Target: Director Dan Ashe, U.S Fish and Wildlife Service
Goal: Don’t take grizzly bears off of the threatened species list and allow them to be hunted.
The federal government hopes to take grizzly gears off of the threatened species list this year and lift the hunting ban on them. The government believes that grizzly bear populations have grown enough to sustain itself. However, many animal conservation groups claim that the population has instead plateaued, and that it’s too soon to allow hunting. Once the bears are delisted, the management of Yellowstone grizzlies will shift from federal government to state government.
When the law was first put into place, as few as 136 bears roamed the Yellowstone National Park.
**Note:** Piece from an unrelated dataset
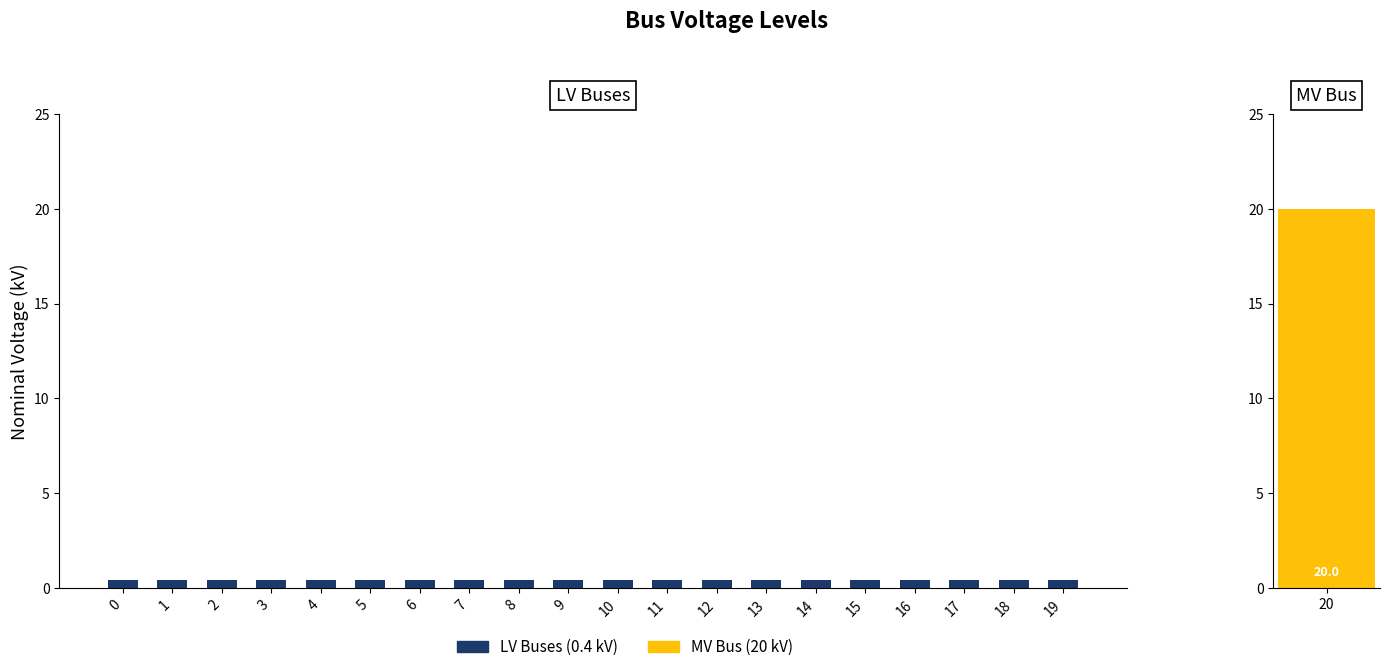

Rank the categories by value from lowest to highest.

0, 1, 2, 3, 4, 5, 6, 7, 8, 9, 10, 11, 12, 13, 14, 15, 16, 17, 18, 19, 20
At the time, grizzly bears had been hunted, trapped, and poisoned to near extinction. Many hunters and ranchers, who have strong political power in Western states, strongly advocated the delisting of grizzly bears and argue that their increasing numbers threaten humans, livestock, and other big-game animals. Environmentalists say that the grizzly bear’s recovery could falter if the government doesn’t supply protection. They have even stated that climate change will cause the key food source for the bears to decline. Sign the petition below to urge the U.S Fish and Wildlife Service to keep grizzly bears protected.
Dear Director Ashe,
The future of the grizzly bear is too uncertain to lift the hunting ban now. Climate change still poses a threat to these animals and hunters may once again drive them to near extinction. Many environmental groups have stated that the population of grizzly bears has plateaued, and it isn’t certain whether or not these bears will survive if their primary food source, whitebark pine, continues to decline. The Yellowstone grizzly bear is an isolated species that is still experiencing conflicts with people.
The Endangered Species Act has been tremendously successful in preventing the demise of grizzly bears since it was first established in 1975, and it’s important to retain those same protections until the grizzly has a stable future. In 2007, the Fish and Wildlife Service removed the grizzly bear from the threatened species list. At that time, it was also thought that the grizzly could successfully sustain itself. However, after seeing that the grizzly still couldn’t survive on its own, the decision was overturned. I fear that the same mistake is being made again. I ask that you don’t take grizzly bears off the threatened species list.